Post by: The1970s on June 22, 2020, 04:22:32 PM
I took some more free time to take a look at the oil pump. I set up a test rig in a hand drill and captured the oil from each pair of injector lines into separate cups. Once the lines were primed again it pumped the identical amount into each cup. So oil wasn't the issue. The lack of oil I saw on the crank webs must have been due to me blowing air in for the leakdown test.

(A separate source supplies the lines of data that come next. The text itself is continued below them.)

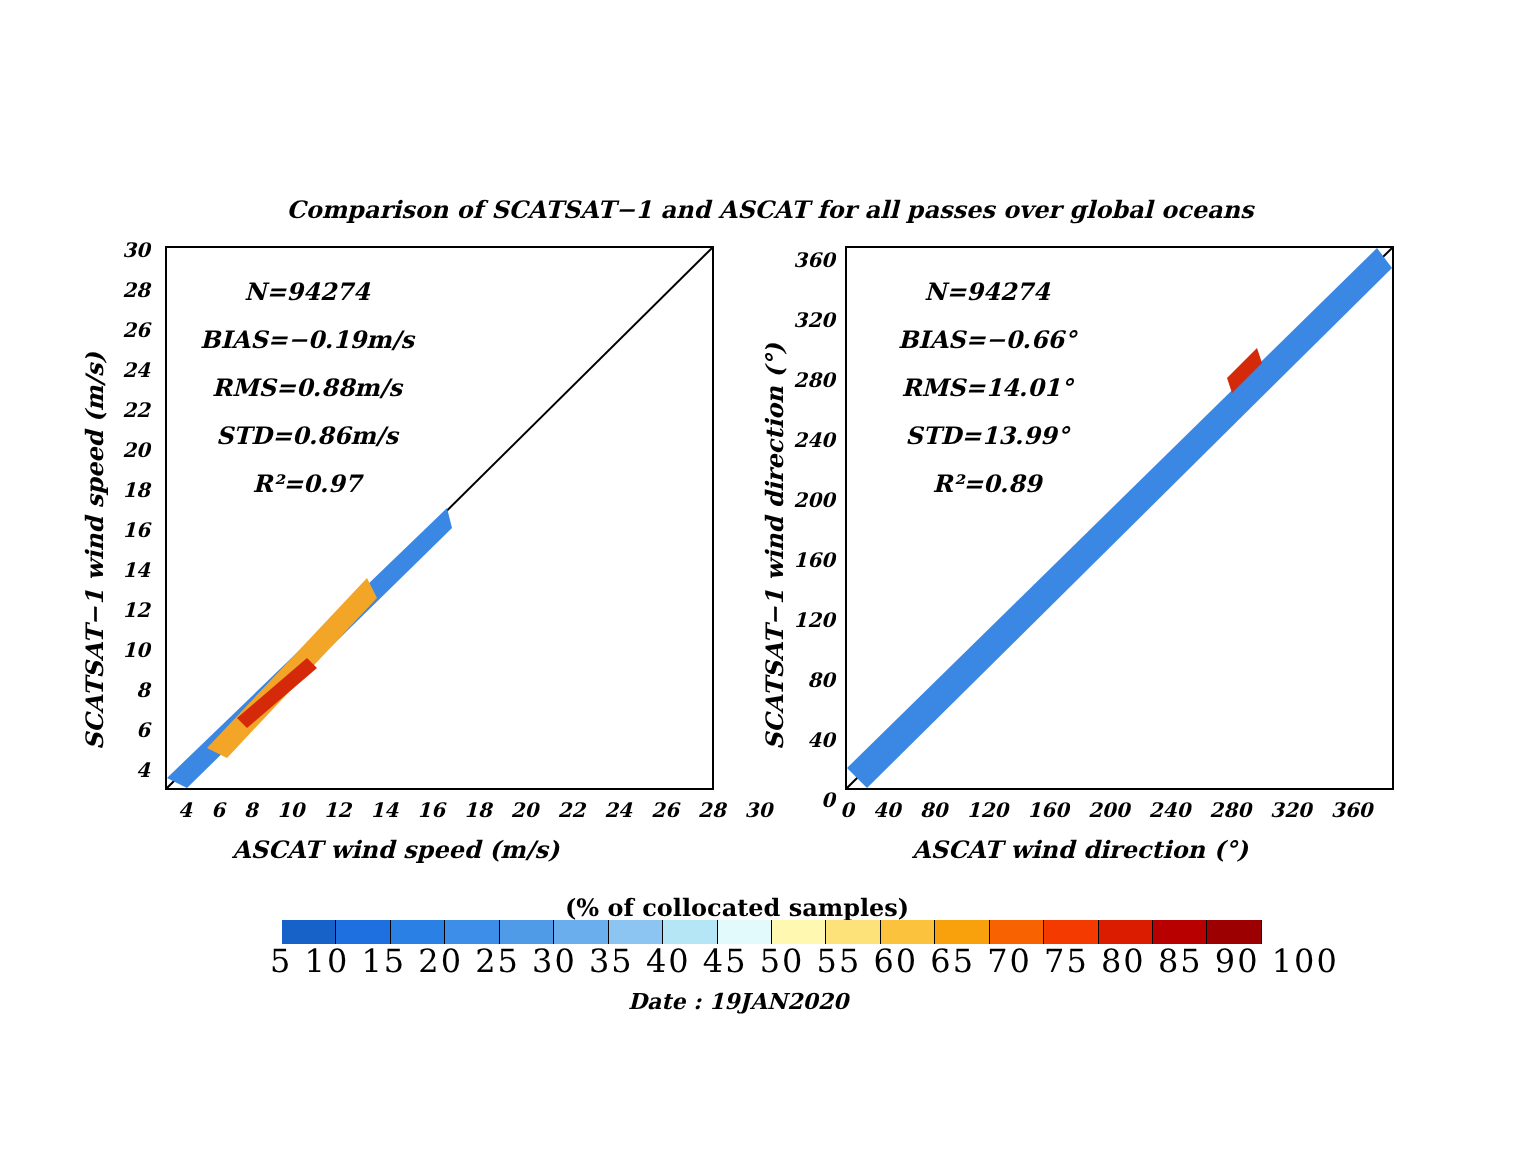Comparison of SCATSAT−1 and ASCAT for all passes over global oceans
SCATSAT−1 wind speed (m/s)
30
28
26
24
22
20
18
16
14
12
10
8
6
4
N=94274
BIAS=−0.19m/s
RMS=0.88m/s
STD=0.86m/s
R²=0.97
4 6 8 10 12 14 16 18 20 22 24 26 28 30
ASCAT wind speed (m/s)
SCATSAT−1 wind direction (°)
360
320
280
240
200
160
120
80
40
0
N=94274
BIAS=−0.66°
RMS=14.01°
STD=13.99°
R²=0.89
0 40 80 120 160 200 240 280 320 360
ASCAT wind direction (°)
(% of collocated samples)
5 10 15 20 25 30 35 40 45 50 55 60 65 70 75 80 85 90 100
Date : 19JAN2020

Here's my final guess before I let Chuck take a look:

I took a close look into the cylinders and noticed that the lower edge of the exhaust port on the L cylinder had a weird looking chamfer to it. Looking closer it looks like that edge may have not had any chamfer at all. Almost like the machine shop guys did all of them and somehow missed that one. I must have also missed it when I did the assembly. To confirm this I took the rings and measured the width of the ring all the way around. I noticed that the width was almost .010" narrower in the area of that exhaust port. So my final guess is that the sharp edge wore down the ring which then sent those metal shavings into the cylinder and caused the dull finish on that piston. We'll see if Chuck agrees
Title: Re: GT750 Failed Rebuild?
Post by: teazer on June 22, 2020, 07:14:53 PM
Quote from: Evans Ward on June 20, 2020, 10:57:42 AM
I sell a fuel height kit for BS40/ CV carbs for the GT750 LMAB. $12 shipped to you if interested. Fuel height is that crucial on these bikes as teaser points out- his site is a wealth of knowledge! The anti surge jets are also a good idea and you can get those from blue smoke baz out of the UK. Comes with the correct tap and instructions. My fuel height kit also comes with instructions.

That is the only way to set fuel levels.  Forget about setting float height.  It is not accurate enough.  The jets you need are just plain old Mikuni air jets as described in that link.  http://pinkpossum.com/GT750/carb/BS40carbs.htm

It is always a good idea to do a leakdown and compression test before stripping a motor. Poor rings will cause lower compression readings but don't change leakdown.
Title: Re: GT750 Failed Rebuild?
Post by: The1970s on June 26, 2020, 01:13:32 PM
For anyone wondering I went to see Chuck yesterday and he seems to agree with Rodneya that the cylinder looks like it has had some sand or something run through it. The ports are not chamfered as much as Chuck usually does, so that probably didn't help anything. The bore and piston on that cylinder is totally destroyed...we measured around .006" clearance. The clearance of the other two are pretty close...so the clearance was probably set up correct by the machine shop. We did note that the finish hone was done with a very aggressive grit though. I'm sure the cylinders were clean when it went together but I never split the cases so there's a chance there was some grit still down there that got into the cylinder on startup. That's my best guess for now.

The last bore was already 1.5mm OS so i've ordered a set of 2.0 os pistons which is the biggest i've seen for a GT750. The plan is to bore that left cylinder and hope it cleans up at 2.0 os. Otherwise I may have to find another set of cylinders. I have also split the case and am going to do the crank and water pump while its open.
Title: Re: GT750 Failed Rebuild?
Post by: Czakky on June 26, 2020, 05:42:31 PM
That's brutal. Glad your getting it sorted.

Thanks for updating us
Title: Re: GT750 Failed Rebuild?
Post by: 1976RD400C on June 26, 2020, 06:08:36 PM
I scrub the cylinders real good with hot soapy water and a nylon brush to make sure they are as clean as they can be.
Title: Re: GT750 Failed Rebuild?
Post by: Old Brit on June 27, 2020, 01:57:32 AM
You must be soooo pi55ed but at least you have a solution now 👍
Title: Re: GT750 Failed Rebuild?
Post by: Evans Ward on June 27, 2020, 07:51:51 PM
Well that sure sucks, but good you are keeping good spirits and a positive attitude to get her back going.